# EXERCISE:
Say how many lines in the following data hold the word "sujets". Write nothing but that number.

# EXERCISE MATERIALS:
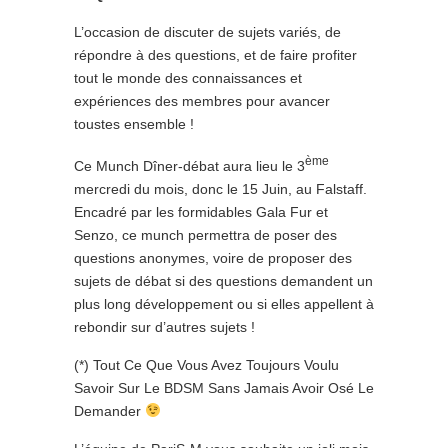
L’occasion de discuter de sujets variés, de
répondre à des questions, et de faire profiter
tout le monde des connaissances et
expériences des membres pour avancer
toustes ensemble !
ème
Ce Munch Dîner-débat aura lieu le 3
mercredi du mois, donc le 15 Juin, au Falstaff.
Encadré par les formidables Gala Fur et
Senzo, ce munch permettra de poser des
questions anonymes, voire de proposer des
sujets de débat si des questions demandent un
plus long développement ou si elles appellent à
rebondir sur d’autres sujets !
(*) Tout Ce Que Vous Avez Toujours Voulu
Savoir Sur Le BDSM Sans Jamais Avoir Osé Le
Demander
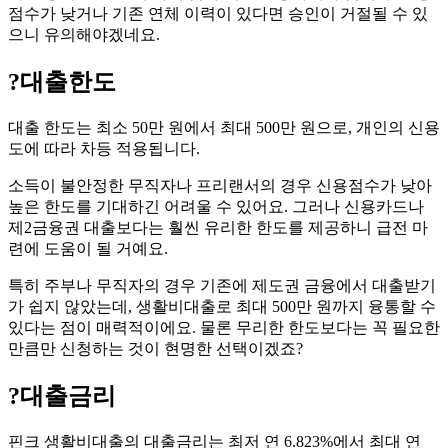
점수가 낮거나 기존 연체 이력이 있다면 승인이 거절될 수 있
으니 유의해야겠네요.
?
대출한도
대출 한도는 최소 50만 원에서 최대 500만 원으로, 개인의 신용
도에 따라 차등 적용됩니다.
소득이 불안정한 무직자나 프리랜서의 경우 신용점수가 낮아
높은 한도를 기대하긴 어려울 수 있어요. 그러나 신용카드나
제2금융권 대출보다는 훨씬 유리한 한도를 제공하니 급전 마
련에 도움이 될 거예요.
특히 주부나 무직자의 경우 기존에 제도권 금융에서 대출받기
가 쉽지 않았는데, 생활비대출로 최대 500만 원까지 융통할 수
있다는 점이 매력적이에요. 물론 무리한 한도보다는 꼭 필요한
만큼만 신청하는 것이 현명한 선택이겠죠?
?
대출금리
핀크 생활비대출의 대출금리는 최저 연 6.823%에서 최대 연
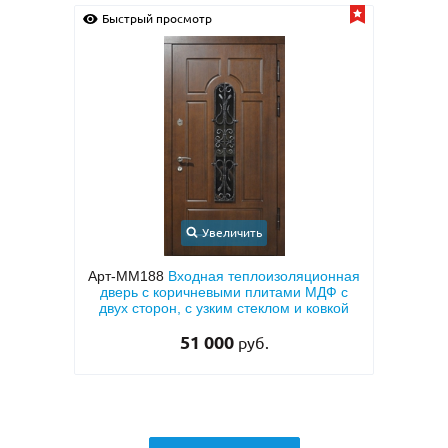
Быстрый просмотр
Быс
Увеличить
ионная
Арт-ММ1570
Входная дверь с
Арт-
ДФ с
металлофиленкой, бугельной ручкой и
напы
овкой
темно-серым порошковым покрытием
RAL 7021
45 000
руб.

# EXPECTED ANSWER:
3